# Gits oiler, how to remove it?



## Redmech (Apr 29, 2017)

I'm tearing the head of my South Bend 10L down. I removed the Gits oiler from the left side for the spindle bearing, but the right side, it will not unscrew cause the upper portion and lid of the oiler hits the cast portion of the head. Has anyone else ran into this problem, I'm sure it's something simple.


----------



## Bob Korves (Apr 29, 2017)

Most, but not all Gits oilers are pressed in, not screwed in.  However, some are screwed in.  You should be able to tell by looking carefully at the oiler where it goes into the casting.  The press in oilers are often not removable without destroying them.  Installing them can also destroy them.  I use an accurate fitting wood dowel installed into the opening with the lid held open and out of the way and then drive them in.  90 degree versions need a U shaped driver that fits the contour of the oiler if rounded opposite the neck, or a flat one if flat.  The screw in ones need to be unscrewed to remove.  Try to save and reuse them, they are getting more expensive and lower quality with time, IMO.  A lot of sizes and styles have been discontinued with no similar replacements currently available new.


----------



## Redmech (Apr 29, 2017)

@Bob Korves thanks, that must be what this is,  I think I will paint around this one. It's still functions fine. I saw a thread recently where this subject came up, but it didn't apply to me at the time so I didn't pay any attention to it. Now I can't find that thread.


----------



## wawoodman (Apr 29, 2017)

Certainly a fine example of, "if it ain't broke, don't fix it."


----------



## westsailpat (Apr 29, 2017)

I'm starting to replace mine , straight ones not 90*s . They were broken , lids were gone  I thought they would pull out easy    " wrong"  . Finally got one out by clamping it with a Vise-Grip putting a c-clamp on the Vice-Grip and then tapping out .  The other one the whole thing tore off flush I was able to tap it to the center with a brad set and then pull it out with needle nose pliers . I got my re placements here . http://www.ebay.com/itm/122381334904?_trksid=p2057872.m2749.l2649&ssPageName=STRK:MEBIDX:IT
One other thing the replacements are .317 and the hole is .300 so I plan on taking down the Gits to about .302 .


----------



## Bob Korves (Apr 29, 2017)

westsailpat said:


> One other thing the replacements are .317 and the hole is .300 so I plan on taking down the Gits to about .302 .

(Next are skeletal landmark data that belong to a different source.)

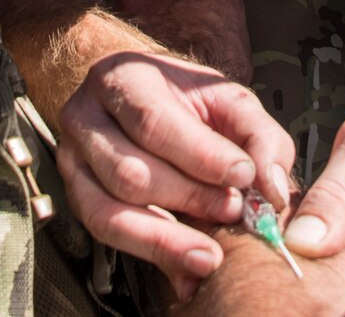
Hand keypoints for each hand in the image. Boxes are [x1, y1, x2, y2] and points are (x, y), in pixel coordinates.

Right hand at [57, 50, 294, 294]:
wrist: (139, 97)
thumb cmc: (185, 100)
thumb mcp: (228, 100)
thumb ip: (259, 137)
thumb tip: (271, 189)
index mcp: (121, 77)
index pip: (154, 123)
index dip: (201, 156)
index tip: (243, 176)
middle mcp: (85, 117)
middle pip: (130, 173)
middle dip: (188, 198)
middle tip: (234, 212)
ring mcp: (72, 159)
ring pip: (109, 211)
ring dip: (166, 237)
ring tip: (211, 253)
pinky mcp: (75, 196)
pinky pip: (104, 234)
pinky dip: (149, 253)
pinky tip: (186, 267)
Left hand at [87, 0, 254, 84]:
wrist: (213, 103)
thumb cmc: (218, 50)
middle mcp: (114, 23)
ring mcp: (110, 51)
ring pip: (93, 26)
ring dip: (101, 22)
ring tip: (115, 25)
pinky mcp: (112, 77)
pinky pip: (100, 53)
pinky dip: (106, 49)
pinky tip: (121, 54)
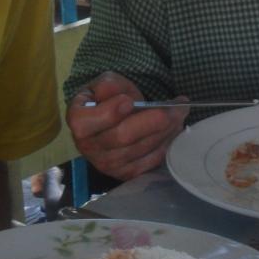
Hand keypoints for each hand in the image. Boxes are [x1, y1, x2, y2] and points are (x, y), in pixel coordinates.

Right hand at [66, 72, 187, 180]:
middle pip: (123, 137)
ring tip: (179, 115)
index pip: (95, 120)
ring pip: (140, 149)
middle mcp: (89, 147)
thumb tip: (124, 99)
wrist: (106, 121)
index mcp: (78, 121)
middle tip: (176, 107)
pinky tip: (174, 131)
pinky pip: (149, 162)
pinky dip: (166, 145)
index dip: (112, 112)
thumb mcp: (103, 84)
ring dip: (166, 131)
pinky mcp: (124, 173)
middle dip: (154, 120)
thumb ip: (110, 86)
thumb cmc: (105, 99)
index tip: (130, 101)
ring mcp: (107, 164)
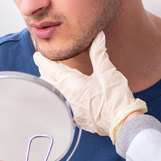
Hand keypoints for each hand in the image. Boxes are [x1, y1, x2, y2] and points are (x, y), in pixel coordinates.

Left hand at [33, 31, 147, 142]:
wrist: (122, 123)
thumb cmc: (115, 98)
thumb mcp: (108, 72)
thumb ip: (99, 53)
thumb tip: (98, 36)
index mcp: (72, 83)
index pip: (51, 68)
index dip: (43, 60)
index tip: (38, 55)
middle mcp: (66, 96)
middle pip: (48, 80)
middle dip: (44, 70)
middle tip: (42, 63)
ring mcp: (69, 108)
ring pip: (52, 93)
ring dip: (49, 83)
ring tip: (49, 76)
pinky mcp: (74, 117)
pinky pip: (60, 103)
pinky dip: (57, 94)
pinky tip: (62, 94)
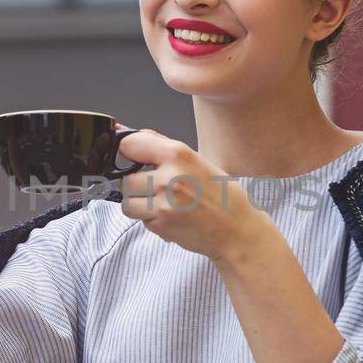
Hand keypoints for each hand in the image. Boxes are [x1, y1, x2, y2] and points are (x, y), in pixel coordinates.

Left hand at [112, 126, 260, 259]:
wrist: (237, 228)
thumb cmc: (219, 193)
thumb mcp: (195, 159)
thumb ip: (161, 146)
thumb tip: (129, 134)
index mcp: (178, 154)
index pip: (129, 145)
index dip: (128, 152)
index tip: (132, 158)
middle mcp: (169, 177)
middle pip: (126, 179)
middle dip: (136, 185)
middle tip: (158, 189)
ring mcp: (164, 203)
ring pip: (127, 202)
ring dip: (140, 204)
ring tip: (163, 203)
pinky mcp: (162, 225)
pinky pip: (141, 220)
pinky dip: (151, 219)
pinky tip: (172, 216)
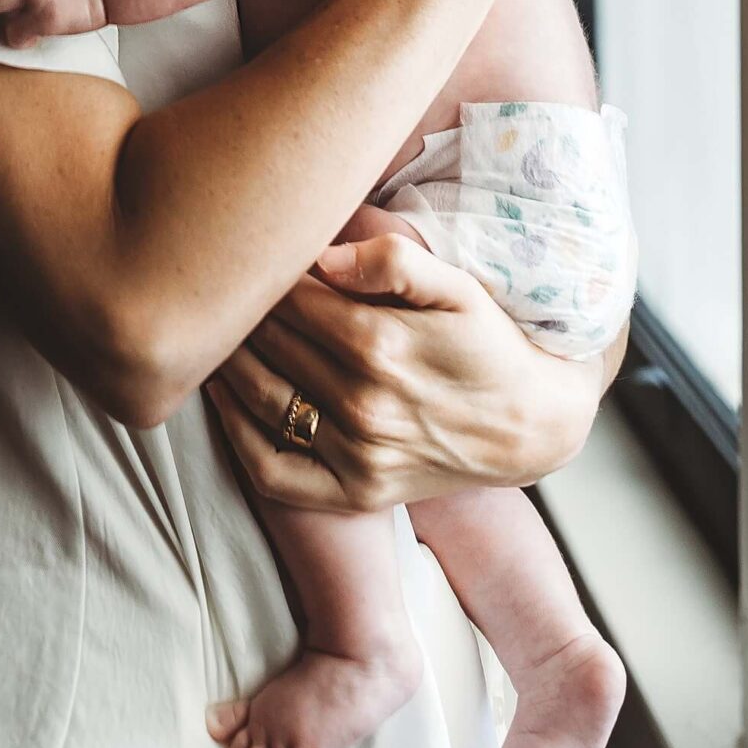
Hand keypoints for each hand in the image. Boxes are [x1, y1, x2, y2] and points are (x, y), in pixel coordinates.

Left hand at [202, 232, 604, 511]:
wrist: (532, 424)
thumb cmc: (491, 343)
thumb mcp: (459, 285)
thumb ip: (393, 260)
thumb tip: (321, 257)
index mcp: (381, 344)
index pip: (290, 299)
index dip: (268, 273)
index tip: (257, 254)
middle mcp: (363, 404)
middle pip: (271, 343)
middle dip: (245, 311)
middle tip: (225, 286)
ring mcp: (357, 455)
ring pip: (262, 399)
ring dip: (228, 362)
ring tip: (215, 331)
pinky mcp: (356, 493)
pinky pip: (273, 471)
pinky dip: (236, 435)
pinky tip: (223, 397)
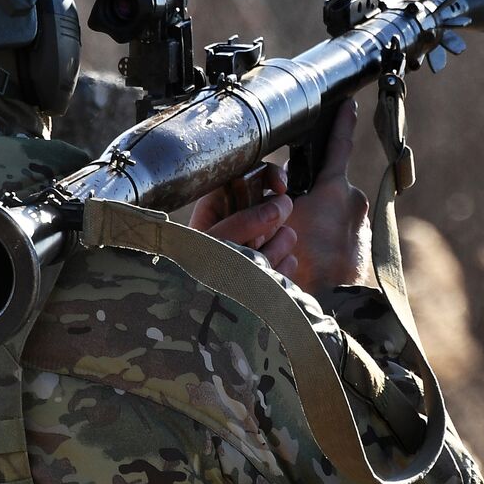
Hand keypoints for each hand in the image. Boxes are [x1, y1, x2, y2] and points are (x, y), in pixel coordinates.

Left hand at [188, 161, 300, 277]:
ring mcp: (260, 245)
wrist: (201, 310)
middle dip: (271, 222)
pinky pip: (291, 260)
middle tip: (254, 240)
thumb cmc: (191, 272)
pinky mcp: (273, 267)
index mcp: (220, 204)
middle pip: (277, 204)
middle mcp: (242, 221)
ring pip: (287, 234)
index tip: (280, 188)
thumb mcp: (209, 243)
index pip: (252, 174)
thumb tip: (277, 206)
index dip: (270, 175)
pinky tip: (260, 278)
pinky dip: (279, 270)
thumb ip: (241, 222)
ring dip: (274, 250)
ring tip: (252, 264)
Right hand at [284, 98, 369, 291]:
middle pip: (329, 188)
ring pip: (336, 213)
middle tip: (293, 216)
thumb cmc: (299, 262)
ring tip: (303, 244)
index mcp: (334, 189)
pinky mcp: (366, 247)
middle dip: (313, 195)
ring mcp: (364, 226)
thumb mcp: (276, 221)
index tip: (348, 104)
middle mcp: (355, 202)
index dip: (342, 122)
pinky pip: (344, 234)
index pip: (338, 145)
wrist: (329, 304)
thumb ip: (276, 198)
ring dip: (322, 221)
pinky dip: (331, 240)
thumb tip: (274, 187)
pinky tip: (314, 257)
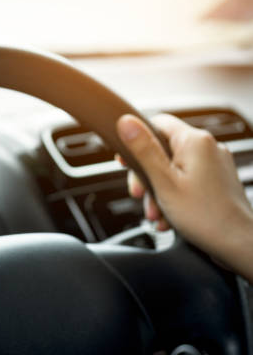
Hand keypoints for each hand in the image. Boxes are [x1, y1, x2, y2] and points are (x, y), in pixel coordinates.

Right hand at [116, 114, 252, 281]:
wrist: (239, 245)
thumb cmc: (206, 217)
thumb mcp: (163, 182)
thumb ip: (143, 149)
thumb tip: (126, 121)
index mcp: (194, 141)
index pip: (157, 123)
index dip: (136, 140)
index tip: (126, 161)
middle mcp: (208, 148)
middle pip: (162, 150)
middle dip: (146, 176)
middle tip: (140, 194)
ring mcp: (214, 164)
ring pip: (172, 169)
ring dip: (158, 191)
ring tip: (157, 213)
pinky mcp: (216, 180)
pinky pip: (185, 181)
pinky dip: (173, 196)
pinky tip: (168, 216)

Turning a Gits oiler down, by .015" no less, will not be easy and will not leave much if any wall thickness.  They will likely collapse during installation.  I think I would drill the holes to 5/16" (.3125"), and then ream them to around .315-.316".  You do not want a lot of press fit, as the metal is already quite thin and will buckle as you drive in the oilers.  Make sure to double check those dimensions.  If they are genuine Gits oilers, the specs. are available by part number online.


----------



## woodtickgreg (Apr 30, 2017)

If it is not hitting by much you can also use a dremmel and grind away a little of the headstock casting and blend it in with the dremmel. There is a lot of material on the casting and after it is painted it will not be noticeable or weaken the casting in any way.


----------



## rgray (Apr 30, 2017)

It had to have been installed. So I'm thinking it press fits into the threaded piece. 2 pieces. 
You might be right about leaving it alone and painting around it though to avoid damaging it.


----------



## WCraig (Oct 24, 2018)

Old thread, I know, but I had the same problem.  My replacement Gits oiler was too big for the existing hole in the casting.  Hard to get a precise measurement as the oiler is tapered but mine were 10-11 thous too large for the hole.  

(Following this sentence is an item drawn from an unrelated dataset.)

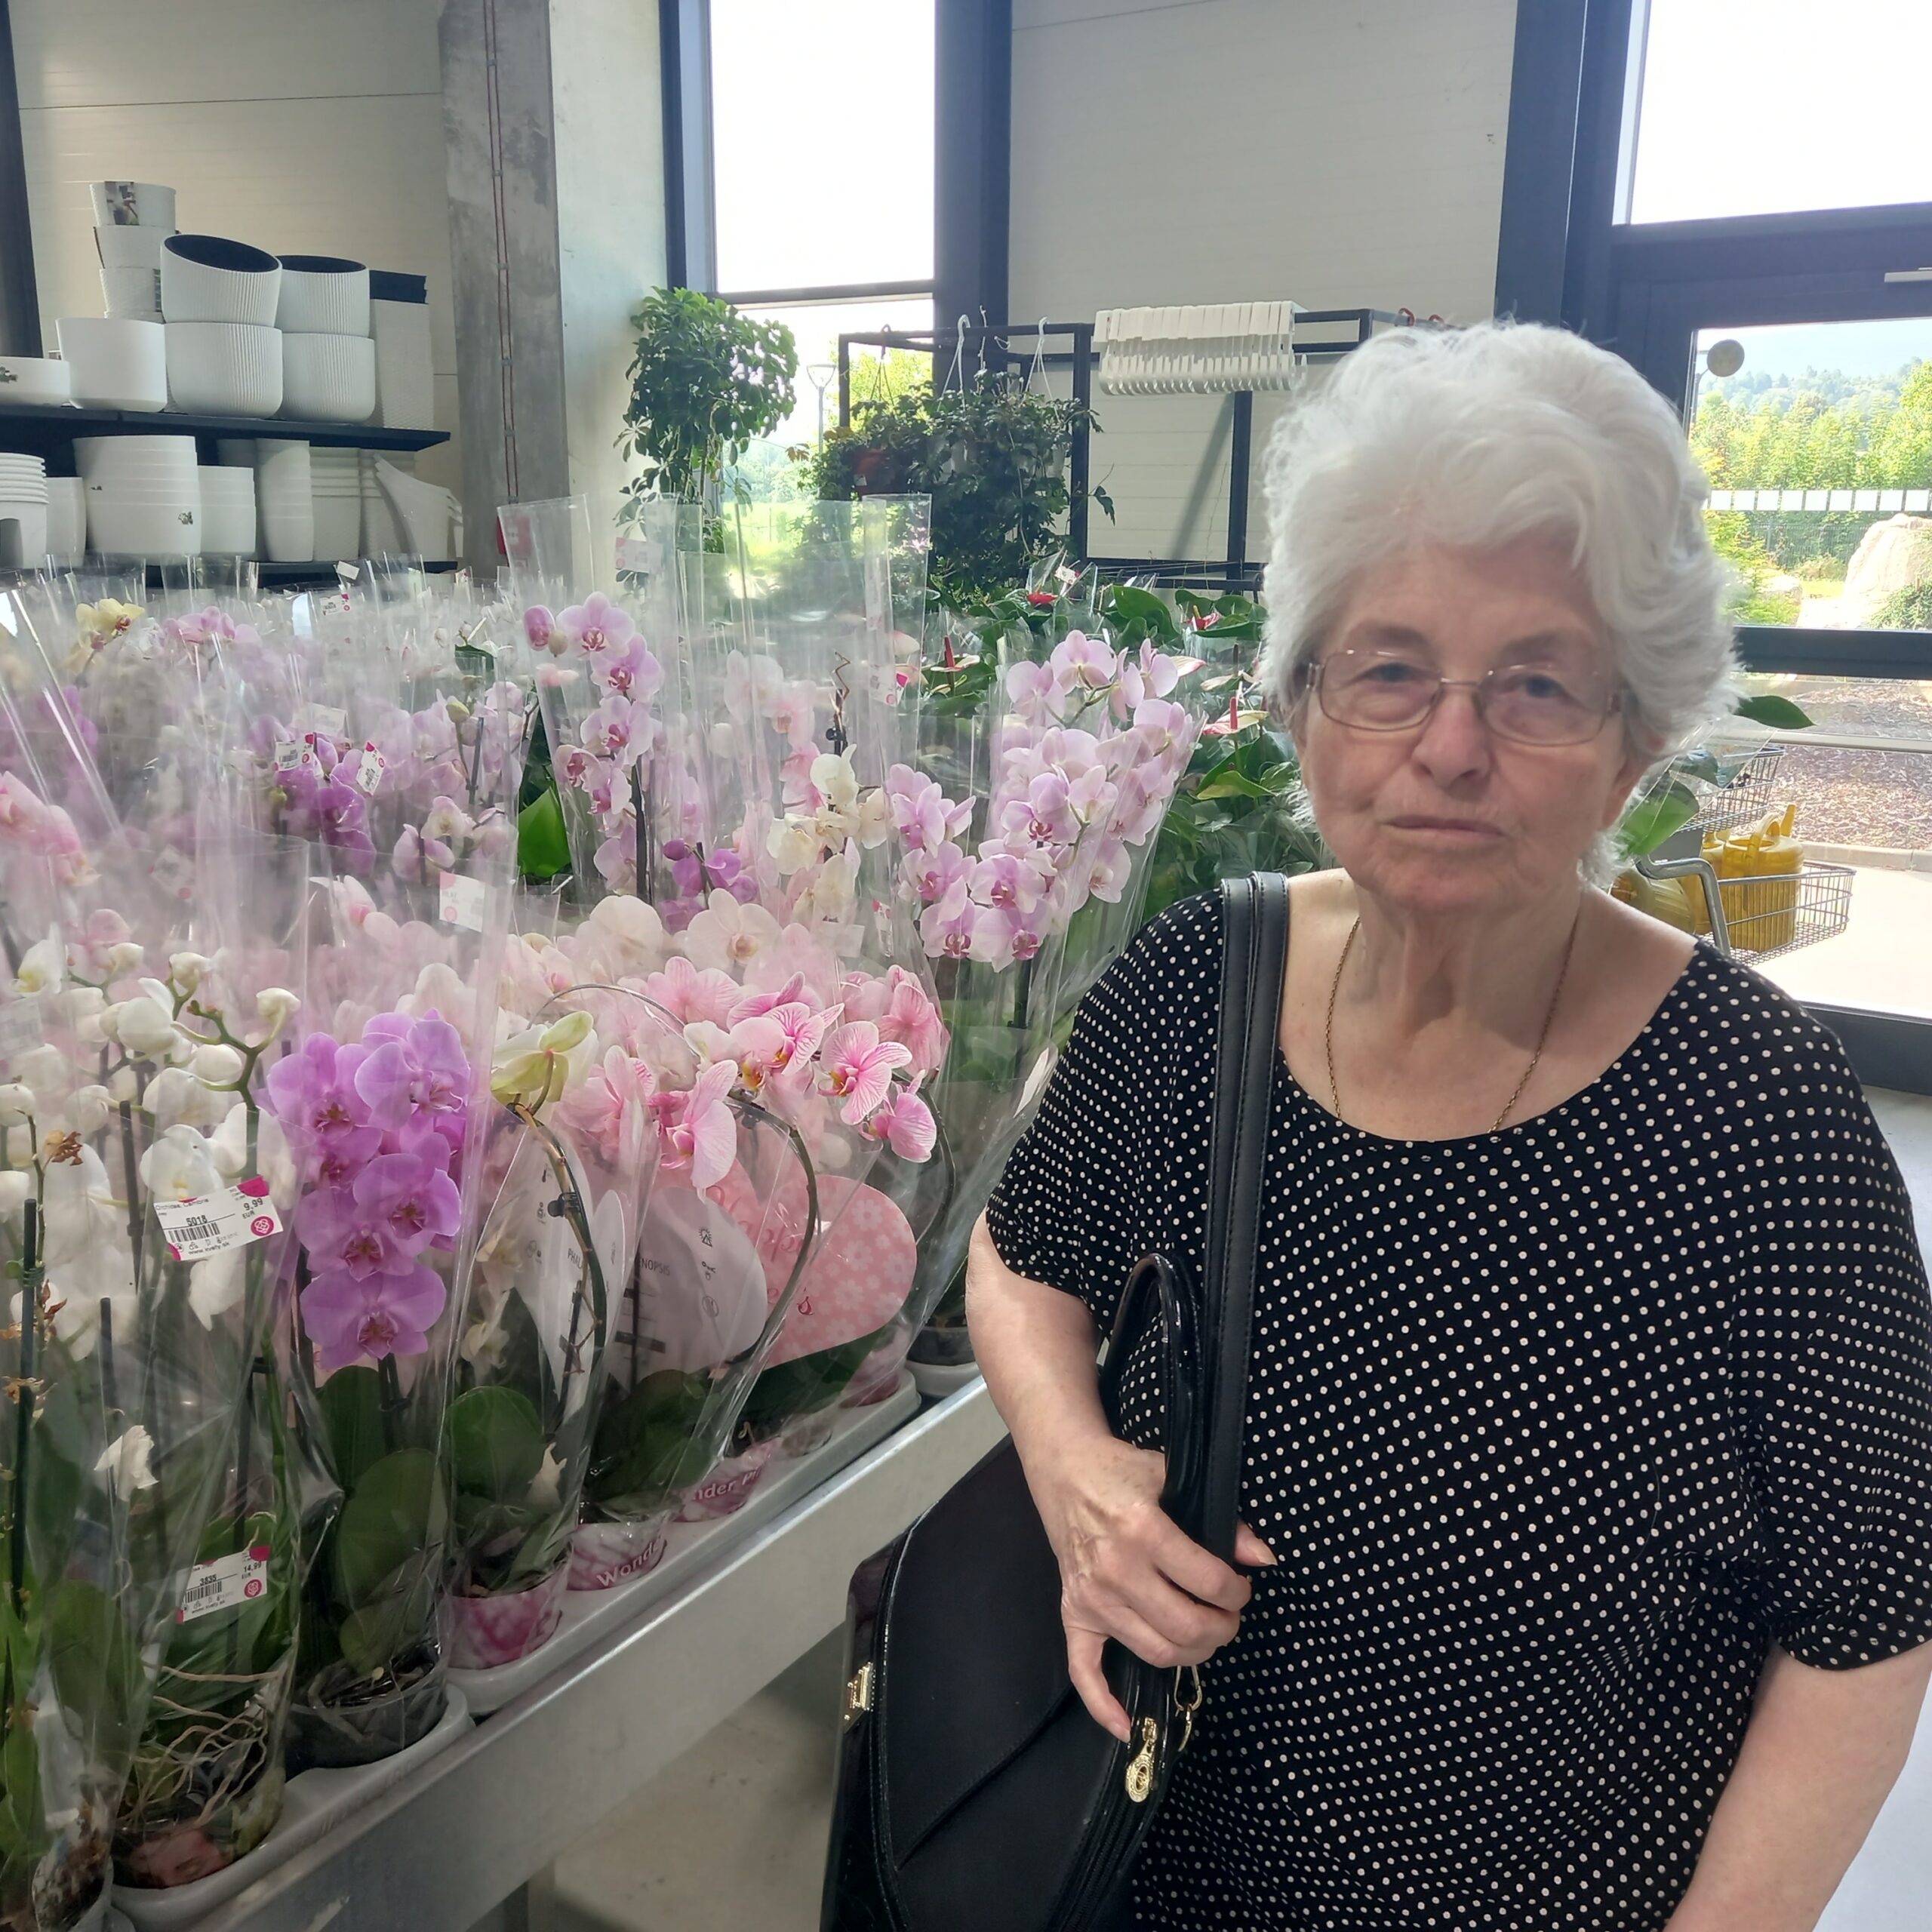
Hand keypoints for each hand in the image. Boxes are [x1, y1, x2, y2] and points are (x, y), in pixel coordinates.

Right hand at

I was thinking I needed to make some kind of mandrel to turn the oiler down to size.  It was looking like a major project for a $4 part!  I then measured the inside diameter of the oiler and had a bit of a brain wave.  (Perhaps I should have sat down and let it pass!)  The ID was almost exactly the same as the size of a "A" letter drill:  0.234".  I 'secured' the oiler to the drill with a bit of masking tape and chucked it in my drill press:




Atlas618_gits_oiler_shave by Craig T, on Flickr

I used a 1/4" triangular file so I could see what I was doing.  Checking often a calliper, I snuck up on size while trying to keep a bit of taper from top to bottom.  The masking tape worked surprisingly well--no slippage.  Best of all, the oilers are now a nice push fit.  

Craig


----------



## Janderso (Oct 24, 2018)

The apron on my south bend was missing the Oiler that has the extension.
I decided to solder a tube on to make the extension.
Don’t try it, the Git’s Oiler was there one second then it was a puddle the next.
I think I used a press fit and J-B weld.


----------



## westsailpat (Oct 25, 2018)

Sit down and let that thought pass . OK , that was funny .


----------



## Bob Korves (Oct 25, 2018)

Janderso said:


> The apron on my south bend was missing the Oiler that has the extension.
> I decided to solder a tube on to make the extension.
> Don’t try it, the Git’s Oiler was there one second then it was a puddle the next.
> I think I used a press fit and J-B weld.


Gits oilers are not now the same quality they used to be.  I try to keep the ones I have in good condition, and don't tweak the hinges.  As long as the lid still covers the hole properly, I keep on using them.  Even after 70 years, they still do now what they did then.  They are easy to remove from machines, just not in any condition for reuse.


----------